Start of Page extract
In Fig. 3, we summarize schematically the proposed approach based on the GTV described in the previous sections, for the prediction of winter precipitation totals in SWUS. We inform our prediction using observed Pacific SSTs during the boreal late summer and early fall (July–October) and we form a space–time covariance graph with edge weights corresponding to pairwise correlations (normalized covariances) between SST boxes of 10° × 10°, to constrain our regularization scheme, in addition to the traditionally used LASSO term. Correlations are obtained from the output of climate models (i.e., using SST outputs from 40 ensemble members of the CESM-LENS, for the period 1940–2005) to decrease estimation uncertainty and improve prediction in the test period.

Fig. 3.
Fig. 3.
End of Page extract
Activities
- A) Copy out the part of the precipitation prediction text between "In Fig. 3, we" and "the test period.", inclusive.
- B) Translate this sentence from the precipitation prediction text into Spanish: "Correlations are obtained from the output of climate models (i.e., using SST outputs from 40 ensemble members of the CESM-LENS, for the period 1940–2005) to decrease estimation uncertainty and improve prediction in the test period."
Start of Dataset extract
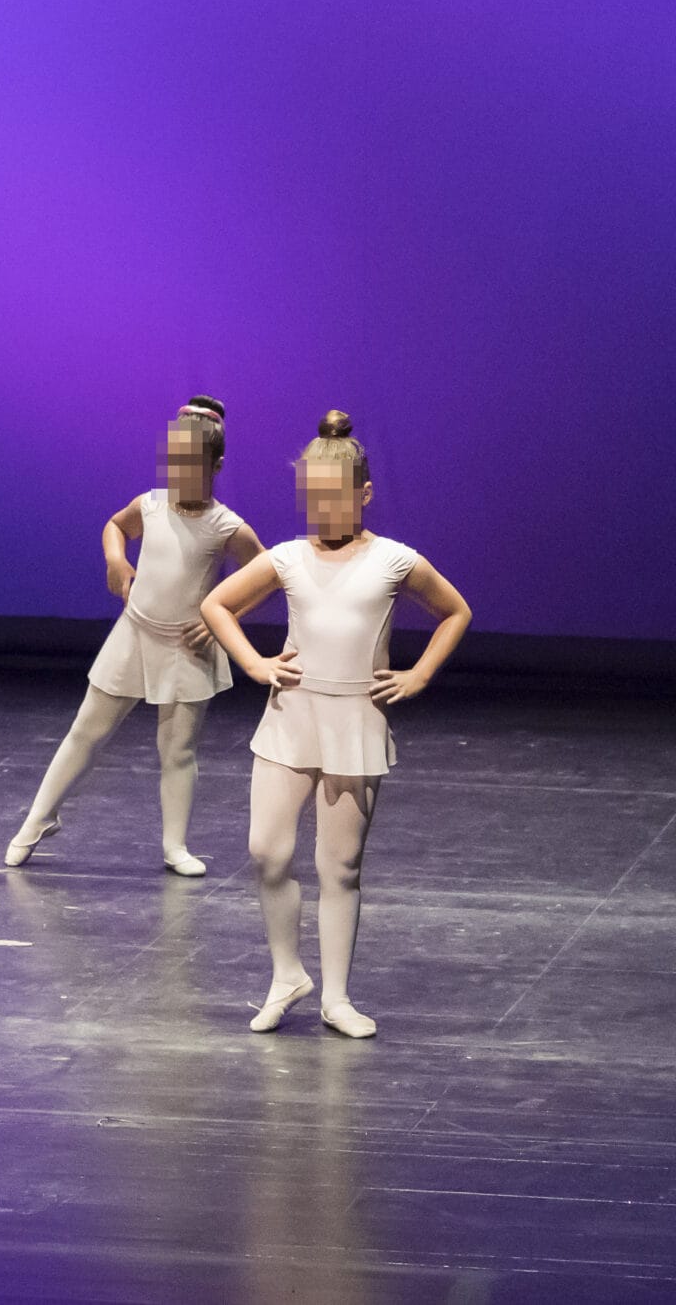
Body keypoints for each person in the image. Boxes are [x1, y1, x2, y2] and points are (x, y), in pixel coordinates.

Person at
End of Dataset extract
Answers for the tasks
- A)
In Fig. 3, we summarize schematically the proposed approach based on the GTV described in the previous sections, for the prediction of winter precipitation totals in SWUS. We inform our prediction using observed Pacific SSTs during the boreal late summer and early fall (July–October) and we form a space–time covariance graph with edge weights corresponding to pairwise correlations (normalized covariances) between SST boxes of 10° × 10°, to constrain our regularization scheme, in addition to the traditionally used LASSO term. Correlations are obtained from the output of climate models (i.e., using SST outputs from 40 ensemble members of the CESM-LENS, for the period 1940–2005) to decrease estimation uncertainty and improve prediction in the test period.

- B) Las correlaciones se obtienen a partir de la salida de modelos climáticos (es decir, utilizando las salidas de SST de 40 miembros del ensamble del CESM-LENS, para el período 1940–2005) con el fin de reducir la incertidumbre de la estimación y mejorar la predicción en el período de prueba.